Robust Sequential Tracking via Bounded Information Geometry and Non-Parametric Field Actions
This addresses the issue of robust sequential tracking for applications such as autonomous systems and financial modeling, though it appears incremental as it builds on existing inference architectures.
The paper tackles the problem of sequential inference being compromised by extreme outliers, which cause unbounded covariance inflation and mean divergence in state-of-the-art estimators. It resolves this by using bounded information geometry and non-parametric field actions to truncate outliers, achieving robust estimation across domains like LiDAR tracking, cryptocurrency order flow, and quantum state tomography.

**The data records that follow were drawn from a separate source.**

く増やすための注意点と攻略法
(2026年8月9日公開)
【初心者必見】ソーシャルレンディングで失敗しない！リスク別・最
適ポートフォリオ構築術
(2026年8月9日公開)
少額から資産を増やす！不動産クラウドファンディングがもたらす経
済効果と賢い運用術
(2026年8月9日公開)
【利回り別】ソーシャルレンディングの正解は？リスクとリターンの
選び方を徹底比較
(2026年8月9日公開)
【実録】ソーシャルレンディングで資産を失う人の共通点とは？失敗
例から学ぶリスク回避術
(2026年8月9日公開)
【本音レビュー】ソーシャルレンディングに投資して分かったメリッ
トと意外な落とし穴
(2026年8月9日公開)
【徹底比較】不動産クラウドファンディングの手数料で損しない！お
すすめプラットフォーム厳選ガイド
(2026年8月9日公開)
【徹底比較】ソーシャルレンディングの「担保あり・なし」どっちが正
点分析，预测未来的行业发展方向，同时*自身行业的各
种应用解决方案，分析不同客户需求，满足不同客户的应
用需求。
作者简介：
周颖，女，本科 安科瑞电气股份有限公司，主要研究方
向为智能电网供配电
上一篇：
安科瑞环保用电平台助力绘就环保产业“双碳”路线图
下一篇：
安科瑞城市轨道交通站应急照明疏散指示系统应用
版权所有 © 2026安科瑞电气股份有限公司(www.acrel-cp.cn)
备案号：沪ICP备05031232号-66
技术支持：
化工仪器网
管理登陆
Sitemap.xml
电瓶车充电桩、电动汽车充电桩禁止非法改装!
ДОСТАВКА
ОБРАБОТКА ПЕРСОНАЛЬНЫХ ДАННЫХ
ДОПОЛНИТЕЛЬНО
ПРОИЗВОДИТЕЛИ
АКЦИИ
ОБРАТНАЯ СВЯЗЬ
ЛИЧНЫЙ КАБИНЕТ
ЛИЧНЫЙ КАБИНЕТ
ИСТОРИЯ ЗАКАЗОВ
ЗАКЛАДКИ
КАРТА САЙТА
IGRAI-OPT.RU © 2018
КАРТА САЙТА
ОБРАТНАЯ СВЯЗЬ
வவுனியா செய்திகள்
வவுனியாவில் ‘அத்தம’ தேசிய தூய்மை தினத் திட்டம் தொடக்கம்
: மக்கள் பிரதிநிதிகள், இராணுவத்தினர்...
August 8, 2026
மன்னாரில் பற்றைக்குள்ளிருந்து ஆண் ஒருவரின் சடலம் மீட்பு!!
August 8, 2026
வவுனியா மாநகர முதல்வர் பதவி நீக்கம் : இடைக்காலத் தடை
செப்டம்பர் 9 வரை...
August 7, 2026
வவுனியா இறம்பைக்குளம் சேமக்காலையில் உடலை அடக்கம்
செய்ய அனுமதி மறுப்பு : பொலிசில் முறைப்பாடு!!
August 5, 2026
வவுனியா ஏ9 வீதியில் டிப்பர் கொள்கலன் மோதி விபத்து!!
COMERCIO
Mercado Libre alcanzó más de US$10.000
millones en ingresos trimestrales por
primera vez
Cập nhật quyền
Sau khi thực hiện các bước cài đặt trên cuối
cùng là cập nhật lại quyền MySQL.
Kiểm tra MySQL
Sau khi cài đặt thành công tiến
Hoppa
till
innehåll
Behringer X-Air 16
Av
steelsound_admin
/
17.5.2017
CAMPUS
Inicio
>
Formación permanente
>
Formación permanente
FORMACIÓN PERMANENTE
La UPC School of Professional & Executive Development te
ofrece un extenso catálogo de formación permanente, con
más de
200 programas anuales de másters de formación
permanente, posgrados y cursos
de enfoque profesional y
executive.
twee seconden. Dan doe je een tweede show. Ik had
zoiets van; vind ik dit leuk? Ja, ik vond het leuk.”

Standard sequential inference architectures are compromised by a normalizability crisis when confronted with extreme, structured outliers. By operating on unbounded parameter spaces, state-of-the-art estimators lack the intrinsic geometry required to appropriately sever anomalies, resulting in unbounded covariance inflation and mean divergence. This paper resolves this structural failure by analyzing the abstraction sequence of inference at the meta-prior level (S_2). We demonstrate that extremizing the action over an infinite-dimensional space requires a non-parametric field anchored by a pre-prior, as a uniform volume element mathematically does not exist. By utilizing strictly invariant Delta (or ν) Information Separations on the statistical manifold, we physically truncate the infinite tails of the spatial distribution. When evaluated as a Radon-Nikodym derivative against the base measure, the active parameter space compresses into a strictly finite, normalizable probability droplet. Empirical benchmarks across three domains--LiDAR maneuvering target tracking, high-frequency cryptocurrency order flow, and quantum state tomography--demonstrate that this bounded information geometry analytically truncates outliers, ensuring robust estimation without relying on infinite-tailed distributional assumptions.